# dlcl

**Repository Path**: ihyc/dlcl

## Basic Information

- **Project Name**: dlcl
- **Description**: No description available
- **Primary Language**: Python
- **License**: BSD-3-Clause
- **Default Branch**: master
- **Homepage**: None
- **GVP Project**: No

## Statistics

- **Stars**: 0
- **Forks**: 0
- **Created**: 2021-08-23
- **Last Updated**: 2024-06-02

## Categories & Tags

**Categories**: Uncategorized

**Tags**: None

## README

# Learning Deep Transformer Models for Machine Translation on Fairseq

The implementation of [Learning Deep Transformer Models for Machine Translation [ACL 2019] ](https://arxiv.org/abs/1906.01787) (**Qiang Wang**, Bei Li, Tong Xiao, Jingbo Zhu, Changliang Li, Derek F. Wong, Lidia S. Chao)
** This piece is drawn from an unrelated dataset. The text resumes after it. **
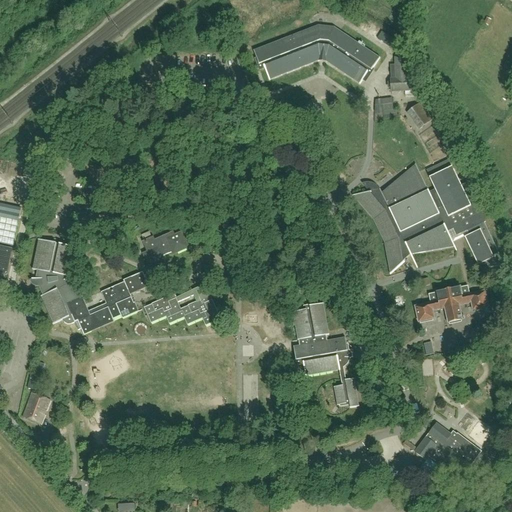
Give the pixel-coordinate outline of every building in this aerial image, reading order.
[(380,59),(340,32),(338,34),(333,31),(319,30),(314,32),(312,29),(254,52),(261,69),(265,68),(270,81),(271,81),(270,81),(320,61),(321,56),(326,57),(325,62),(360,85),(368,73),(370,74),(380,59)] [(390,66),(391,78),(391,91),(416,89),(415,77),(409,77),(408,57),(394,58),(395,65),(390,66)] [(430,121),(419,106),(409,113),(420,128),(421,128),(430,121)] [(6,161),(3,173),(23,177),(26,166),(6,161)] [(486,222),(467,183),(461,186),(452,168),(429,178),(436,191),(430,194),(416,165),(415,165),(415,166),(410,170),(409,171),(410,171),(404,175),(399,180),(398,180),(393,185),(393,184),(393,185),(388,189),(387,189),(387,190),(382,194),(380,190),(379,190),(379,189),(378,188),(377,186),(376,185),(375,185),(374,184),(372,183),(370,183),(369,183),(367,183),(366,183),(364,183),(363,184),(362,184),(369,193),(352,196),(353,197),(354,197),(356,199),(356,200),(360,204),(360,205),(361,205),(365,210),(369,215),(370,216),(373,220),(374,220),(376,225),(376,226),(379,231),(379,232),(382,238),(385,243),(385,244),(386,249),(386,250),(387,256),(387,257),(388,263),(389,263),(390,270),(390,274),(390,275),(405,262),(404,262),(403,263),(403,261),(410,255),(417,269),(418,268),(411,255),(418,254),(419,254),(418,253),(425,252),(426,252),(432,251),(433,251),(439,250),(440,250),(446,248),(446,249),(447,248),(454,247),(456,251),(457,251),(448,232),(454,229),(456,234),(457,236),(459,235),(465,232),(467,231),(469,236),(464,238),(465,238),(466,238),(468,242),(467,243),(468,243),(470,247),(469,247),(469,248),(470,247),(472,251),(471,252),(472,252),(474,256),(474,257),(474,256),(476,260),(476,261),(477,263),(478,265),(478,266),(481,264),(482,266),(486,264),(489,269),(488,269),(489,269),(505,262),(501,254),(500,255),(484,223),(486,222)] [(0,204),(0,243),(13,246),(21,209),(0,204)] [(189,247),(182,233),(172,238),(170,234),(155,240),(154,237),(152,237),(149,232),(142,236),(144,241),(142,242),(147,252),(144,254),(150,269),(165,262),(162,256),(172,251),(174,254),(189,247)] [(84,335),(115,321),(114,319),(121,316),(122,318),(138,311),(130,294),(149,285),(143,272),(124,280),(124,282),(101,293),(106,304),(88,312),(81,298),(82,298),(82,297),(81,297),(75,283),(75,282),(73,283),(71,278),(71,277),(70,277),(72,270),(73,263),(73,262),(75,256),(75,255),(76,248),(77,249),(77,248),(38,240),(38,241),(39,241),(38,248),(36,255),(35,262),(35,263),(33,269),(32,269),(32,270),(39,271),(37,279),(32,280),(42,280),(43,286),(39,287),(40,287),(44,296),(41,297),(41,298),(42,297),(45,304),(48,310),(48,311),(51,317),(50,317),(51,318),(54,324),(53,324),(53,325),(63,321),(64,322),(65,323),(67,324),(68,325),(70,325),(72,324),(75,323),(78,331),(81,329),(84,336),(84,335)] [(0,270),(8,272),(8,269),(13,246),(0,243),(0,270)] [(430,285),(428,279),(420,281),(422,287),(430,285)] [(221,320),(211,297),(206,285),(176,298),(178,303),(194,296),(197,303),(181,309),(175,294),(145,308),(152,323),(166,317),(170,324),(185,318),(188,325),(202,319),(206,326),(221,320)] [(459,306),(464,305),(464,304),(466,304),(472,303),(473,311),(488,307),(485,292),(470,295),(469,294),(470,294),(468,286),(460,288),(460,287),(436,293),(429,295),(430,302),(431,304),(415,307),(419,322),(434,319),(432,312),(437,311),(437,310),(440,309),(440,310),(445,309),(448,323),(462,320),(459,306)] [(348,354),(345,338),(327,342),(326,336),(329,335),(323,304),(324,304),(310,306),(306,307),(306,310),(293,313),(294,313),(298,340),(299,340),(310,338),(311,344),(294,347),(296,360),(294,361),(294,363),(294,364),(295,366),(297,366),(304,365),(306,377),(307,377),(306,376),(339,370),(340,371),(343,386),(334,387),(334,388),(335,388),(338,405),(337,405),(337,406),(346,404),(349,404),(350,408),(359,407),(359,406),(354,380),(354,379),(346,381),(343,366),(345,365),(346,364),(347,363),(348,361),(348,360),(349,358),(351,358),(352,358),(350,353),(348,354)] [(34,391),(37,377),(31,375),(28,389),(34,391)] [(41,423),(50,400),(32,393),(23,417),(41,423)] [(460,481),(482,452),(458,434),(455,438),(436,424),(415,453),(425,461),(428,457),(460,481)] [(416,448),(406,441),(404,444),(413,451),(416,448)] [(493,447),(489,457),(494,459),(498,449),(493,447)] [(422,472),(431,480),(440,468),(430,461),(422,472)]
> This code is based on [Fairseq v0.5.0](https://github.com/pytorch/fairseq/tree/v0.5.0)

## Installation

1. `pip install -r requirements.txt`
2. `python setup.py develop`
3. `python setup.py install`

NOTE: test in `torch==0.4.1`

## Prepare Training Data

1. Download the preprocessed [WMT'16 En-De dataset](https://drive.google.com/uc?export=download&id=0B_bZck-ksdkpM25jRUN2X2UxMm8) provided by Google to project root dir

2. Generate binary dataset at `data-bin/wmt16_en_de_google`

> `bash runs/prepare-wmt-en2de.sh`

## Train

### Train deep pre-norm baseline (20-layer encoder)
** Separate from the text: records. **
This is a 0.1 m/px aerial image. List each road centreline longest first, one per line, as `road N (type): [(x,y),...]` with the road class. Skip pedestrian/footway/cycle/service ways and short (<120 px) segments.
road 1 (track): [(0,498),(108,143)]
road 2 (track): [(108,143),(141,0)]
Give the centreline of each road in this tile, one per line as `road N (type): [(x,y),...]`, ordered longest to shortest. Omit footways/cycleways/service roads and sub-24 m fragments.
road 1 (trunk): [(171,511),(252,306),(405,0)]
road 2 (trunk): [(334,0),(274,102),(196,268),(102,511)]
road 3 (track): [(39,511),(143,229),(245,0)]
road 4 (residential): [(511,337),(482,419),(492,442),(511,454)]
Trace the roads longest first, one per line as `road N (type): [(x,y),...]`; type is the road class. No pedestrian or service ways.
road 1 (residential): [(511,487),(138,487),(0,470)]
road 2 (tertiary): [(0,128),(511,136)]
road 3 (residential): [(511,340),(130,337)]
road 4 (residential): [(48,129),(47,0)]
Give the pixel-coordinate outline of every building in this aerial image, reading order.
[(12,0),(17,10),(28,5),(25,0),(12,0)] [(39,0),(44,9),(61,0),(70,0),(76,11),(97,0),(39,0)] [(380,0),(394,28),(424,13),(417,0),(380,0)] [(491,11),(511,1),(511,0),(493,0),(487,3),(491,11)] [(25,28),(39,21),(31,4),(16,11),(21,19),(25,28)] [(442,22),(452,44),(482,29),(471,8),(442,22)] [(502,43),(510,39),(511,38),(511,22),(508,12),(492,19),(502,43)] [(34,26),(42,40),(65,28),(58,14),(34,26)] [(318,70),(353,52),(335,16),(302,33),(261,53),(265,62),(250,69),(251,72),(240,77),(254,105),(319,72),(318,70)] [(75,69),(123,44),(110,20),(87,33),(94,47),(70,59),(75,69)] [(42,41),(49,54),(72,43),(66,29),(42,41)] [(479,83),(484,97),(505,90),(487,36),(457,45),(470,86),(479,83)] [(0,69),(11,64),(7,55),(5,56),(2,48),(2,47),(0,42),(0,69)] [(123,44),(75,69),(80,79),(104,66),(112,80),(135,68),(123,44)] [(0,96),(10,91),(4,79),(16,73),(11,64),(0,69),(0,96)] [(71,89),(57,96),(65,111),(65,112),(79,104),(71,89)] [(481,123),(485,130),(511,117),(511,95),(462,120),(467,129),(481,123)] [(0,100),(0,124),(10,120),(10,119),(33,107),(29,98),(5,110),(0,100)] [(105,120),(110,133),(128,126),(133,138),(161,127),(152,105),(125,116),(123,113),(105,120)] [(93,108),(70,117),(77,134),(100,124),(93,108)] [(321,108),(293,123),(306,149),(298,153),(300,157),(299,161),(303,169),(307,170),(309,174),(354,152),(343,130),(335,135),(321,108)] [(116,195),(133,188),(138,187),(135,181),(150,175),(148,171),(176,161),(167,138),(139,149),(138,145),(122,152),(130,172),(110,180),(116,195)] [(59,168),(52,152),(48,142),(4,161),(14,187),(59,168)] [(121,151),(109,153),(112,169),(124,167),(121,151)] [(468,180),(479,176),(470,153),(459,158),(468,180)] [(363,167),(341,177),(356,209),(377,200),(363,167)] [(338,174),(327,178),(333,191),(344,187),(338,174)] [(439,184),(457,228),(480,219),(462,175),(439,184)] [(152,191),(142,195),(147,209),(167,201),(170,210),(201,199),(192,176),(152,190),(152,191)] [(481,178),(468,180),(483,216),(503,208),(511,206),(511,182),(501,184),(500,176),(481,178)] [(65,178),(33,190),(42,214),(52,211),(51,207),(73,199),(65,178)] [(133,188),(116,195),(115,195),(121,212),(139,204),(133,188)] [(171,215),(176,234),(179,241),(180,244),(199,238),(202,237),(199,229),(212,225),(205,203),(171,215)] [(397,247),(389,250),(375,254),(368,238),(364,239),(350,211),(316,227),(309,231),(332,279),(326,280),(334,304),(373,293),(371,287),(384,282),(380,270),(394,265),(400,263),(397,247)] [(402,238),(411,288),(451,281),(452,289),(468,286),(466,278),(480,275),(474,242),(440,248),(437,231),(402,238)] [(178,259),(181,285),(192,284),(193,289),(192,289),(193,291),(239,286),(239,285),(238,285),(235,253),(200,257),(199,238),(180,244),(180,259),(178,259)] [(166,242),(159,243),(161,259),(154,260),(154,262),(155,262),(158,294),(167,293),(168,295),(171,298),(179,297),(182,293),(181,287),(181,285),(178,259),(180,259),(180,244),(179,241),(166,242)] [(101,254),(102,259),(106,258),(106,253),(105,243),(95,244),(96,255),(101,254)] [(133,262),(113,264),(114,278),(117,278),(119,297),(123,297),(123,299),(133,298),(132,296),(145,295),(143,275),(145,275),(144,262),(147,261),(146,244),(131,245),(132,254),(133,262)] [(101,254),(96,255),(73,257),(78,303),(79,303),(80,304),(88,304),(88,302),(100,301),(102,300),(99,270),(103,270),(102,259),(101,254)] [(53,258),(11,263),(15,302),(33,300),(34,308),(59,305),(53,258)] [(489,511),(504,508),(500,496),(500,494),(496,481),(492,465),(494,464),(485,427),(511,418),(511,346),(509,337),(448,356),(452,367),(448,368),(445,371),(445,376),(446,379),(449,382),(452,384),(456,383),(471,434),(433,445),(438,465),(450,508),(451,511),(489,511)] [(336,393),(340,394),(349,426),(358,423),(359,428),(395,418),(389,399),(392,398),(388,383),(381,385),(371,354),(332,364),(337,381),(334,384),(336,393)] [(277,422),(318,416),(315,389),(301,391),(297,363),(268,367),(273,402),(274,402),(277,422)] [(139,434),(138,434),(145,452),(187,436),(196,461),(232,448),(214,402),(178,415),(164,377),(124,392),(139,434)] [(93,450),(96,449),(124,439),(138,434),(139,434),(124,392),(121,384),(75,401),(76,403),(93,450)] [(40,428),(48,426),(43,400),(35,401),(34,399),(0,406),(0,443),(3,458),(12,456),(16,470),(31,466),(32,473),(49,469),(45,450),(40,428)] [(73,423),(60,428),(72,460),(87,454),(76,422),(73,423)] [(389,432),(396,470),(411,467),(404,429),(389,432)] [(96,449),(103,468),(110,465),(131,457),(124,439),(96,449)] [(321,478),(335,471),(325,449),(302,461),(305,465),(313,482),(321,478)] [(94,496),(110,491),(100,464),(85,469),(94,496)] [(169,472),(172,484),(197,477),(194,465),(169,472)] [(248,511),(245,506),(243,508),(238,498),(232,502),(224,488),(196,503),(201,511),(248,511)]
> `bash runs/train-wmt-en2de-deep-prenorm-baseline.sh`

### Train deep post-norm DLCL (25-layer encoder)

> `bash runs/train-wmt-en2de-deep-postnorm-dlcl.sh`

### Train deep pre-norm DLCL (30-layer encoder)

> `bash runs/train-wmt-en2de-deep-prenorm-dlcl.sh`

NOTE: BLEU will be calculated automatically when finishing training

## Results

Model | #Param. |Epoch* | BLEU 
:--|:--:|:--:|:--:|
[Transformer](https://arxiv.org/abs/1706.03762) (base) | 65M | 20 | 27.3
[Transparent Attention](https://arxiv.org/abs/1808.07561) (base, `16L`) | 137M | - | 28.0
[Transformer](https://arxiv.org/abs/1706.03762) (big) | 213M | 60 | 28.4
[RNMT+](https://arxiv.org/abs/1804.09849) (big) | 379M | 25 | 28.5
[Layer-wise Coordination](https://papers.nips.cc/paper/8019-layer-wise-coordination-between-encoder-and-decoder-for-neural-machine-translation.pdf) (big) | 210M* | - | 29.0
[Relative Position Representations](https://arxiv.org/abs/1803.02155) (big) | 210M | 60 | 29.2
[Deep Representation](https://arxiv.org/abs/1810.10181) (big) | 356M | - | 29.2
[Scailing NMT](https://arxiv.org/abs/1806.00187) (big) | 210M | 70 | 29.3
Our deep pre-norm Transformer (base, `20L`) | 106M | 20 | 28.9
Our deep post-norm DLCL (base, `25L`) | 121M | 20 | 29.2
Our deep pre-norm DLCL (base, `30L`) | 137M | 20 | 29.3


NOTE: `*` denotes approximate values.